**Ejercicio 1:** Según el texto sobre salud mental, ¿qué subsecretaría ha puesto en marcha Mónica García?
**Ejercicio 2:** Reescribe el texto sobre salud mental entre "Claro que siempre" y "padres han consentido.", ambos incluidos, cambiando "Ámsterdam" por "Róterdam".
**Ejercicio 3:** Continúa el texto sobre salud mental a partir de su última frase.

**Fragmento seleccionado:**
En esta su semana frenética, Mónica García ha puesto en marcha la subsecretaría del Comisionado de Salud Mental, un ocasión que ha aprovechado para recordar que debemos poner la salud mental en el centro de todas las políticas, hacernos conscientes del alarmante uso y abuso de ansiolíticos, antidepresivos, somníferos, una medicalización del dolor y el sufrimiento psíquico que olvida que esos pesares están generados por factores tales como la falta de vivienda, la violencia machista o el trabajo.
Todo lo anterior se puede decir con mucho énfasis y profusión gestual aspaventosa a la vez que se afirma que una medida como la obligación de que los menores reciban asistencia psiquiátrica infanto-juvenil previa a cualquier tratamiento hormonal vulnera sus derechos básicos por «patologizante». En esto los británicos, es decir, las devastadoras conclusiones finales del informe solicitado por el sistema sanitario público a la experta pediatra Hilary Cass – un informe en el que se recomienda precisamente descartar primero cualquier comorbilidad psiquiátrica del menor y se concluye que la evidencia sobre la efectividad del tratamiento hormonal en menores no cuenta con evidencia bastante- no nos sirve.
Claro que siempre nos quedará no París sino Ámsterdam; o Bruselas para el caso. En los Países Bajos –como también en Bélgica y precisamente a propósito de la angustia de una persona trans vinculada al fracaso en sus previas cirugías de cambio de sexo- es ya rutinaria la eutanasia de quienes sufren enfermedades mentales, pero esta semana se ha informado del primer caso de un menor de entre 16 y 18 años a quien se ha satisfecho su derecho a morir por razones vinculadas a su «irrecuperable padecimiento psíquico». Los padres han consentido.
«Evitar el encarnizamiento terapéutico se ha convertido en la licencia para matar a los más frágiles»
Así que la resultante de todo lo anterior es tan pintoresco como la siguiente receta: tabaco no, pero cannabis sí; lexatin no, pero estradiol sí; teléfono de la esperanza y políticas para reducir el suicidio sí, y cóctel para producir la muerte también. El comisionado que corresponda deberá estudiar si, pese a ser intravenoso y no emitir gases, la producción del anestésico Propofol que se usa para administrar la eutanasia en España es suficientemente «verde».

Ítems del conjunto de datos

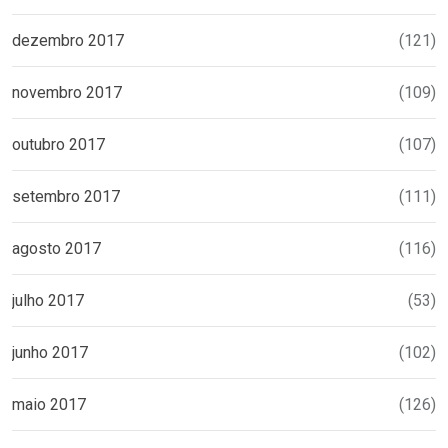
dezembro 2017
(121)
novembro 2017
(109)
outubro 2017
(107)
setembro 2017
(111)
agosto 2017
(116)
julho 2017
(53)
junho 2017
(102)
maio 2017
(126)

**Respuesta escrita 1:** La subsecretaría del Comisionado de Salud Mental.

**Respuesta escrita 2:**
Claro que siempre nos quedará no París sino Róterdam; o Bruselas para el caso. En los Países Bajos –como también en Bélgica y precisamente a propósito de la angustia de una persona trans vinculada al fracaso en sus previas cirugías de cambio de sexo- es ya rutinaria la eutanasia de quienes sufren enfermedades mentales, pero esta semana se ha informado del primer caso de un menor de entre 16 y 18 años a quien se ha satisfecho su derecho a morir por razones vinculadas a su «irrecuperable padecimiento psíquico». Los padres han consentido.

**Respuesta escrita 3:**
Un derecho que pudo y puede defenderse con buenas razones cuando quedaba circunscrito al ejercicio de nuestra autonomía como pacientes para evitar el encarnizamiento terapéutico, o la prolongación fútil de un tratamiento médico, se ha convertido en la licencia para matar a los más desprotegidos y frágiles, incluyendo a los menores (o «niños», que así diríamos si estuviéramos hablando de emigrantes). La despenalización de la interrupción voluntaria del embarazo en casos o plazos tasados en los que hay intereses atendibles de las mujeres para no castigarlas por una acción que es en todo caso moralmente muy problemática, cede paso nada más y nada menos que a la consagración de todo un «derecho al aborto», es decir, a terminar con la vida – y a hacerlo como beneficiarios de una prestación del poder público sanitario- del miembro más discernible, evidente y sondable de la generación siguiente. Para semejante regulación sí hay margen de apreciación por parte de los Estados miembros del Consejo de Europa, pero no así para ralentizar la electrificación de la movilidad pues pudiera afectar a quienes nazcan dentro de 50 años. Cosas ver(e)des.
El bienestar de los menores, su salud mental, la vulnerabilidad de nuestros congéneres y los derechos humanos de las generaciones futuras nos preocupan y nos mueven a la acción, la agitación y el pavoneo de esa forma en la que Shakespeare célebremente describe la vida en Macbeth: como un cuento narrado por un idiota lleno de ruido y de furia que nada significa.
¿No les parece que urge poner algo de orden en este sindiós?